There are some similarities between HTML, CSS, JavaScript and jQuery. For example, in each of them, it’s important to separate the codes and not mix them up; just as there should be no CSS in the HTML documents, there should be no HTML in the JavaScript and jQuery documents and vice-versa. This is advised against by web developer Alex Holt in his 2008 Smashing Magazine article, “jQuery and JavaScript Coding: Examples and Best Practices,” which states that the practice of including JavaScript events as inline attributes “should be completely wiped from your mind.”

Organization of the documents is also similar- they are separated into divs, ids, classes, and variables, so that each element is manipulable individually and within a group. JavaScript and jQuery both perform functions on elements– JavaScript on locally stored data, jQuery on objects. Ultimately, however, jQuery and JavaScript serve slightly different real-world purposes. JavaScript is great for applications and registration forms, because it stores user data (and even invasive data such as the user’s browser, type of computer, location, language and more). Some advanced programmers might take advantage of JavaScript’s invasive power in order to hack. JavaScript would also be good for Buzzfeed-like quizzes, because it outputs results based on user’s stored answers. jQuery might be better for simple, Pac-Man-like games because of its special effects and ability to animate and move objects around. The combination of the two could produce a very interesting game.

According to Holt, there’s been a lot of debate about whether Javascript adheres to best practices regarding accessibility and standards compliance. Since the emergence of jQuery, the focus of web developers has switched from worrying about accessibility issues to creating beautiful websites. While JavaScript is not always the best option, Holt says that the “rule of thumb here is: use DOM scripting to enhance functionality, not create it.” jQuery certainly serves this purpose well!

Adobe Premiere

Premiere Pro interface (source: http://static.kvraudio.com/i/b/premierepro.jpg)

Adobe Premiere interface (source: http://static.kvraudio.com/i/b/premierepro.jpg)

There are many softwares one can use to make music videos, and for those computer users who don’t own Macintosh computers, Adobe Premiere is a great alternative to Garageband for video and audio editing.
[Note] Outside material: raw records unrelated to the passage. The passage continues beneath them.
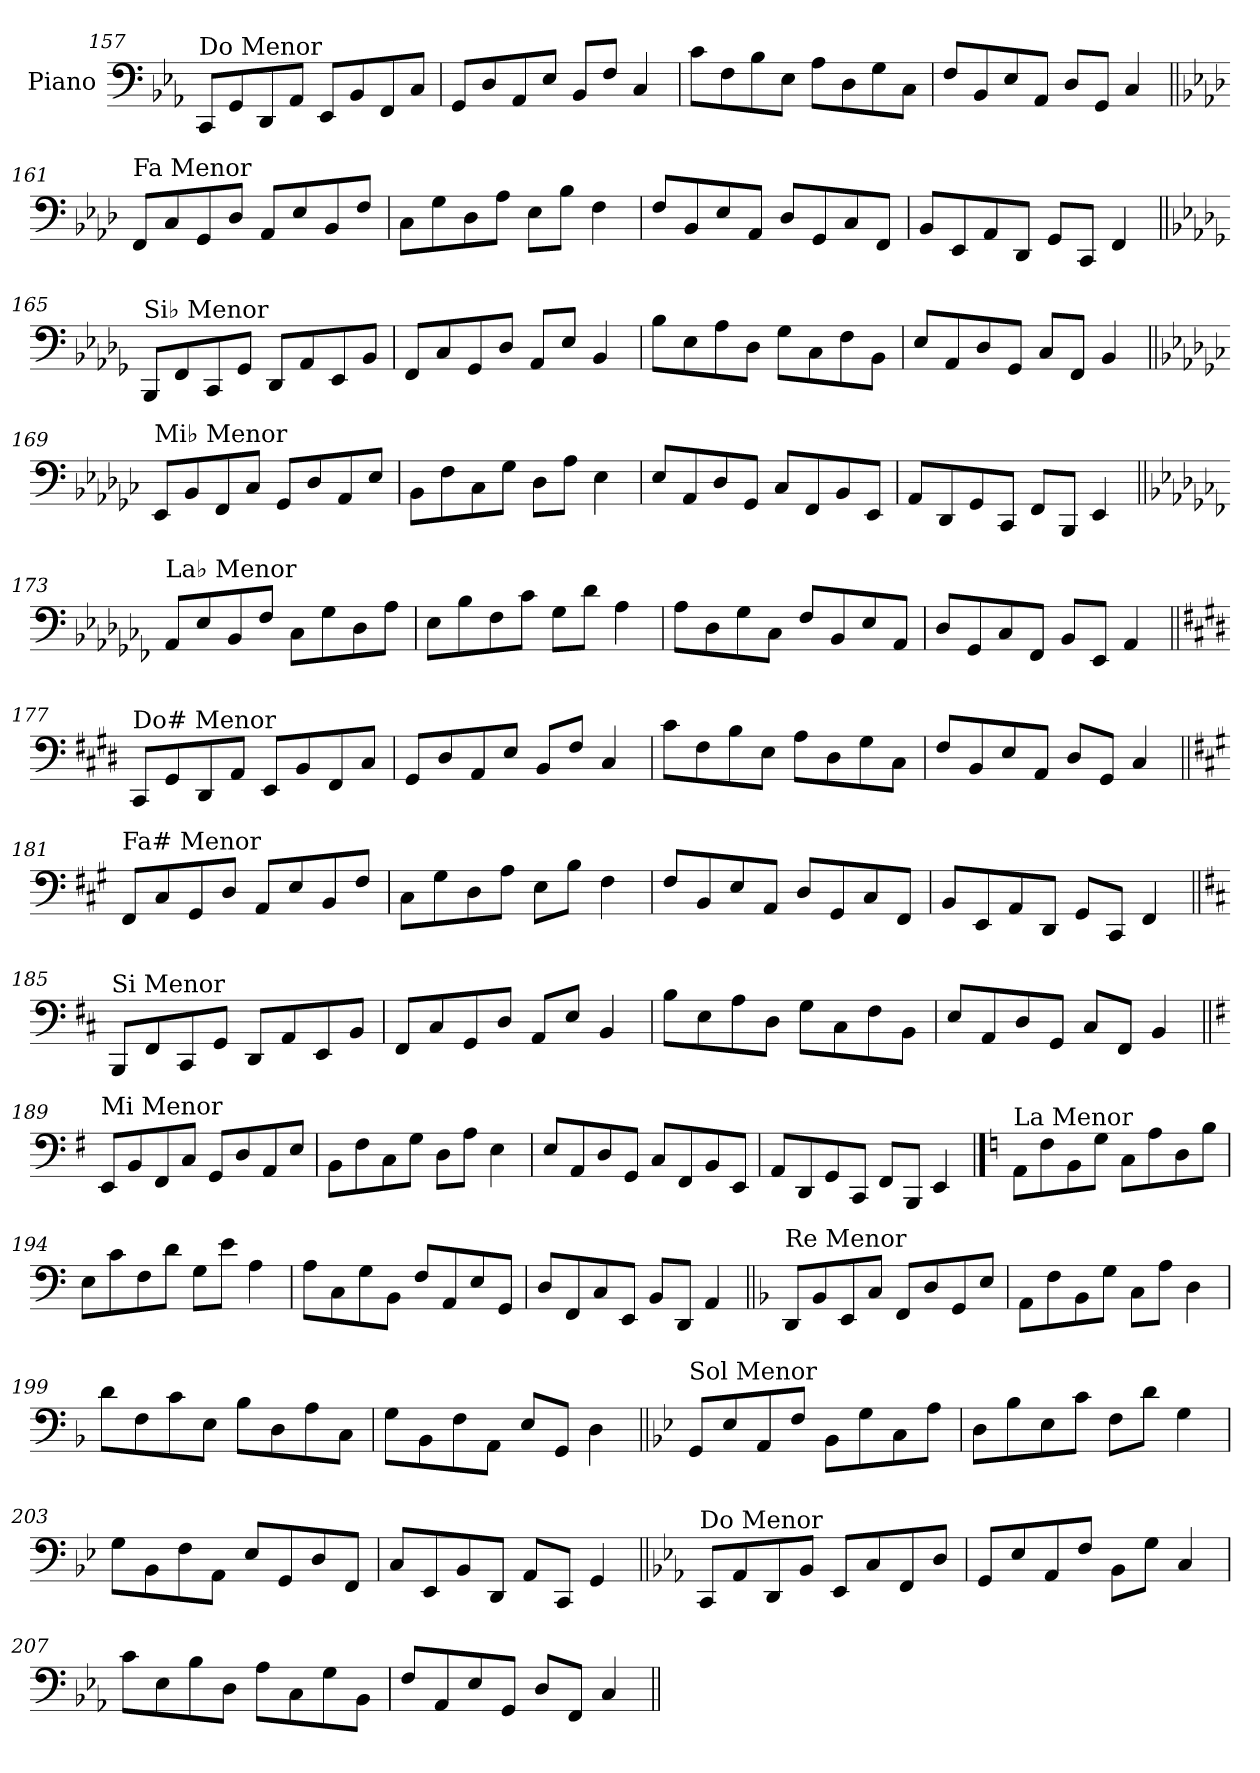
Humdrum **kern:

**kern
*part1
*staff1
*I"Piano
*I'Pno.
!!LO:LB:g=z
*clefF4
*k[b-e-a-]
=157
!LO:TX:a:t=Do Menor
8CC/L
8GG/
8DD/
8AA-/J
8EE-/L
8BB-/
8FF/
8C/J
=158
8GG/L
8D/
8AA-/
8E-/J
8BB-/L
8F/J
4C/
=159
8c\L
8F\
8B-\
8E-\J
8A-\L
8D\
8G\
8C\J
=160
8F/L
8BB-/
8E-/
8AA-/J
8D/L
8GG/J
4C/
!!LO:LB:g=z
=161||
*k[b-e-a-d-]
!LO:TX:a:t=Fa Menor
8FF/L
8C/
8GG/
8D-/J
8AA-/L
8E-/
8BB-/
8F/J
=162
8C\L
8G\
8D-\
8A-\J
8E-\L
8B-\J
4F\
=163
8F/L
8BB-/
8E-/
8AA-/J
8D-/L
8GG/
8C/
8FF/J
=164
8BB-/L
8EE-/
8AA-/
8DD-/J
8GG/L
8CC/J
4FF/
!!LO:LB:g=z
=165||
*k[b-e-a-d-g-]
!LO:TX:a:t=Si♭ Menor
8BBB-/L
8FF/
8CC/
8GG-/J
8DD-/L
8AA-/
8EE-/
8BB-/J
=166
8FF/L
8C/
8GG-/
8D-/J
8AA-/L
8E-/J
4BB-/
=167
8B-\L
8E-\
8A-\
8D-\J
8G-\L
8C\
8F\
8BB-\J
=168
8E-/L
8AA-/
8D-/
8GG-/J
8C/L
8FF/J
4BB-/
!!LO:LB:g=z
=169||
*k[b-e-a-d-g-c-]
!LO:TX:a:t=Mi♭ Menor
8EE-/L
8BB-/
8FF/
8C-/J
8GG-/L
8D-/
8AA-/
8E-/J
=170
8BB-\L
8F\
8C-\
8G-\J
8D-\L
8A-\J
4E-\
=171
8E-/L
8AA-/
8D-/
8GG-/J
8C-/L
8FF/
8BB-/
8EE-/J
=172
8AA-/L
8DD-/
8GG-/
8CC-/J
8FF/L
8BBB-/J
4EE-/
!!LO:LB:g=z
=173||
*k[b-e-a-d-g-c-f-]
!LO:TX:a:t=La♭ Menor
8AA-/L
8E-/
8BB-/
8F-/J
8C-\L
8G-\
8D-\
8A-\J
=174
8E-\L
8B-\
8F-\
8c-\J
8G-\L
8d-\J
4A-\
=175
8A-\L
8D-\
8G-\
8C-\J
8F-/L
8BB-/
8E-/
8AA-/J
=176
8D-/L
8GG-/
8C-/
8FF-/J
8BB-/L
8EE-/J
4AA-/
!!LO:LB:g=z
=177||
*k[f#c#g#d#]
!LO:TX:a:t=Do# Menor
8CC#/L
8GG#/
8DD#/
8AA/J
8EE/L
8BB/
8FF#/
8C#/J
=178
8GG#/L
8D#/
8AA/
8E/J
8BB/L
8F#/J
4C#/
=179
8c#\L
8F#\
8B\
8E\J
8A\L
8D#\
8G#\
8C#\J
=180
8F#/L
8BB/
8E/
8AA/J
8D#/L
8GG#/J
4C#/
!!LO:LB:g=z
=181||
*k[f#c#g#]
!LO:TX:a:t=Fa# Menor
8FF#/L
8C#/
8GG#/
8D/J
8AA/L
8E/
8BB/
8F#/J
=182
8C#\L
8G#\
8D\
8A\J
8E\L
8B\J
4F#\
=183
8F#/L
8BB/
8E/
8AA/J
8D/L
8GG#/
8C#/
8FF#/J
=184
8BB/L
8EE/
8AA/
8DD/J
8GG#/L
8CC#/J
4FF#/
!!LO:LB:g=z
=185||
*k[f#c#]
!LO:TX:a:t=Si Menor
8BBB/L
8FF#/
8CC#/
8GG/J
8DD/L
8AA/
8EE/
8BB/J
=186
8FF#/L
8C#/
8GG/
8D/J
8AA/L
8E/J
4BB/
=187
8B\L
8E\
8A\
8D\J
8G\L
8C#\
8F#\
8BB\J
=188
8E/L
8AA/
8D/
8GG/J
8C#/L
8FF#/J
4BB/
!!LO:LB:g=z
=189||
*k[f#]
!LO:TX:a:t=Mi Menor
8EE/L
8BB/
8FF#/
8C/J
8GG/L
8D/
8AA/
8E/J
=190
8BB\L
8F#\
8C\
8G\J
8D\L
8A\J
4E\
=191
8E/L
8AA/
8D/
8GG/J
8C/L
8FF#/
8BB/
8EE/J
=192
8AA/L
8DD/
8GG/
8CC/J
8FF#/L
8BBB/J
4EE/
!!LO:PB:g=z
==193
*k[]
!LO:TX:a:t=La Menor
8AA\L
8F\
8BB\
8G\J
8C\L
8A\
8D\
8B\J
=194
8E\L
8c\
8F\
8d\J
8G\L
8e\J
4A\
=195
8A\L
8C\
8G\
8BB\J
8F/L
8AA/
8E/
8GG/J
=196
8D/L
8FF/
8C/
8EE/J
8BB/L
8DD/J
4AA/
!!LO:LB:g=z
=197||
*k[b-]
!LO:TX:a:t=Re Menor
8DD/L
8BB-/
8EE/
8C/J
8FF/L
8D/
8GG/
8E/J
=198
8AA\L
8F\
8BB-\
8G\J
8C\L
8A\J
4D\
=199
8d\L
8F\
8c\
8E\J
8B-\L
8D\
8A\
8C\J
=200
8G\L
8BB-\
8F\
8AA\J
8E/L
8GG/J
4D\
!!LO:LB:g=z
=201||
*k[b-e-]
!LO:TX:a:t=Sol Menor
8GG/L
8E-/
8AA/
8F/J
8BB-\L
8G\
8C\
8A\J
=202
8D\L
8B-\
8E-\
8c\J
8F\L
8d\J
4G\
=203
8G\L
8BB-\
8F\
8AA\J
8E-/L
8GG/
8D/
8FF/J
=204
8C/L
8EE-/
8BB-/
8DD/J
8AA/L
8CC/J
4GG/
!!LO:LB:g=z
=205||
*k[b-e-a-]
!LO:TX:a:t=Do Menor
8CC/L
8AA-/
8DD/
8BB-/J
8EE-/L
8C/
8FF/
8D/J
=206
8GG/L
8E-/
8AA-/
8F/J
8BB-\L
8G\J
4C/
=207
8c\L
8E-\
8B-\
8D\J
8A-\L
8C\
8G\
8BB-\J
=208
8F/L
8AA-/
8E-/
8GG/J
8D/L
8FF/J
4C/
=||
*-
Adobe Premiere allows the user to insert multiple tracks of audio and video and weave them together with text and effects to make intricate music videos.
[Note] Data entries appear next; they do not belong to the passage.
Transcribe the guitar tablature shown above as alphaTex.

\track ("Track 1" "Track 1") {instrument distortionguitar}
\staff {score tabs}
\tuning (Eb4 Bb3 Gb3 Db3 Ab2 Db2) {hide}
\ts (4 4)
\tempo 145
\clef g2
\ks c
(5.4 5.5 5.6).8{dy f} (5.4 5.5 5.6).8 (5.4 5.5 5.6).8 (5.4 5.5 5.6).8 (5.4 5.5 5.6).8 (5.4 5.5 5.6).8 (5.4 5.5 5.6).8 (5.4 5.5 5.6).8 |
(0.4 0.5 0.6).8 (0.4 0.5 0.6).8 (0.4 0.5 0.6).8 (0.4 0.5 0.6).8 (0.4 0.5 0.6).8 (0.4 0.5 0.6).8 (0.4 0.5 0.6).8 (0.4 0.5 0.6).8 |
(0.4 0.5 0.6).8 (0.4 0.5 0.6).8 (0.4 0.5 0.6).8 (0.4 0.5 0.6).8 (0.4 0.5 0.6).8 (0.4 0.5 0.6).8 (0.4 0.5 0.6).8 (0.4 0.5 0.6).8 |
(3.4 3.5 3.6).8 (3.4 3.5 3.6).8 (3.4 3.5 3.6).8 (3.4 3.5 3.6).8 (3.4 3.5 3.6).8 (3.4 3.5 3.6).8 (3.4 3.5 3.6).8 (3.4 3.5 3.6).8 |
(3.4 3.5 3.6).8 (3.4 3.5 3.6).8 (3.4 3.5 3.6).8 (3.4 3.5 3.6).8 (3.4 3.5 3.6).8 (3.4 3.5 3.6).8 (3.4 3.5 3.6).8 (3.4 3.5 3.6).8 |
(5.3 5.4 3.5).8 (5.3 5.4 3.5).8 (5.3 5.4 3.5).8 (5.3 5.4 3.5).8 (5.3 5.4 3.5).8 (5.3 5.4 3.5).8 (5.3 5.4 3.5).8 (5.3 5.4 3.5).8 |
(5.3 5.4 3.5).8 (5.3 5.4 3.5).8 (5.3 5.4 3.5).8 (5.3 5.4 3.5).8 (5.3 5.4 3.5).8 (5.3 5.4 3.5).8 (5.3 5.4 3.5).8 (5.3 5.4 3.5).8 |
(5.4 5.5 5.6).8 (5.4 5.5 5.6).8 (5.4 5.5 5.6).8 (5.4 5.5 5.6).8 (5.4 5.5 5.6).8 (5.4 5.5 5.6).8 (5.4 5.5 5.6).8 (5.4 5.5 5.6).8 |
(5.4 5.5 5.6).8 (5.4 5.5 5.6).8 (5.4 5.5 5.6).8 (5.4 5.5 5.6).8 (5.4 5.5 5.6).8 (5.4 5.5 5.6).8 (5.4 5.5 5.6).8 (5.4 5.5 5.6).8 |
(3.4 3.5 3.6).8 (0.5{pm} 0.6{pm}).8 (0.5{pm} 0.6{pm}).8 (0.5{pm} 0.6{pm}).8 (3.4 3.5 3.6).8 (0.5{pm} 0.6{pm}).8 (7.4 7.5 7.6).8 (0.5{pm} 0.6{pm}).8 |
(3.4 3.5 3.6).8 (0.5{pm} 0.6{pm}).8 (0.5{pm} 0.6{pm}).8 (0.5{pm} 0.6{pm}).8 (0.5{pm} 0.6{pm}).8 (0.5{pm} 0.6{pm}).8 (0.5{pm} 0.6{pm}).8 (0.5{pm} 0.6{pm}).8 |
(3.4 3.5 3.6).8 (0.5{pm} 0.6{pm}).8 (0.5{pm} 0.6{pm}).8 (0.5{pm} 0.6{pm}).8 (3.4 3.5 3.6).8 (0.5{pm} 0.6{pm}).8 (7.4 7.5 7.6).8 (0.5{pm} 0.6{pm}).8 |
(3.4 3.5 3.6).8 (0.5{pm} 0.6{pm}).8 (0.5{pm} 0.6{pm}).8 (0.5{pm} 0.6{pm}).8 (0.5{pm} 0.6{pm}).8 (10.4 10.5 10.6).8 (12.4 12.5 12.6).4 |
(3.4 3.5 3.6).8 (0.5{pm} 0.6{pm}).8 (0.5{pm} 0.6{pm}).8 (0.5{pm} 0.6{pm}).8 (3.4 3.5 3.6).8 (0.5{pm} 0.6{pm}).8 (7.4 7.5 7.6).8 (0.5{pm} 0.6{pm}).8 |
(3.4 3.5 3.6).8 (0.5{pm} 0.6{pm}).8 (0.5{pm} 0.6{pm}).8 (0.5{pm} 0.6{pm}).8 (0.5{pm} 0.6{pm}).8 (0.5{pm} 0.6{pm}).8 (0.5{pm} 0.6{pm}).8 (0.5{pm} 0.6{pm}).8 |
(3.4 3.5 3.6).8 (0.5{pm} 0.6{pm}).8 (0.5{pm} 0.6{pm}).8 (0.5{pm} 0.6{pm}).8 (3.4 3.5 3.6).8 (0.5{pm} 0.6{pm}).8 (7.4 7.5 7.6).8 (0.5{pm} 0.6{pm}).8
In the music video “Brave on the Internet,” there are two audio tracks: the first is a song called “Turning Back Lonely Guitar” by Macroform, downloaded from the Creative Commons site opsound.org. The second is a cover of Sara Bareilles’ song, “Brave,” which consists of the karaoke instrumentals (converted and downloaded from YouTube) and the audio of my singing voice (recorded on a separate recording device). The instrumentals and the vocals were edited together on Audacity before being inserted as a single file into Premiere.

As for the video tracks in this music video, they include screenshots (recorded using Jing software), clips of Virginia Munroe acing out various sketches, and title screens. The most challenging part about the video editing was making the screenshot videos large enough to see, because they were too small at first; it turns out that transforming the size of the video clips is as simple as double-clicking them in the program monitor and then dragging them to the desired size.

In conclusion, although making a music video with Adobe Premiere can be a time-consuming and often challenging experience, it is also incredibly fun, empowering, and rewarding. Seeing the finished video makes the hours working on it worthwhile!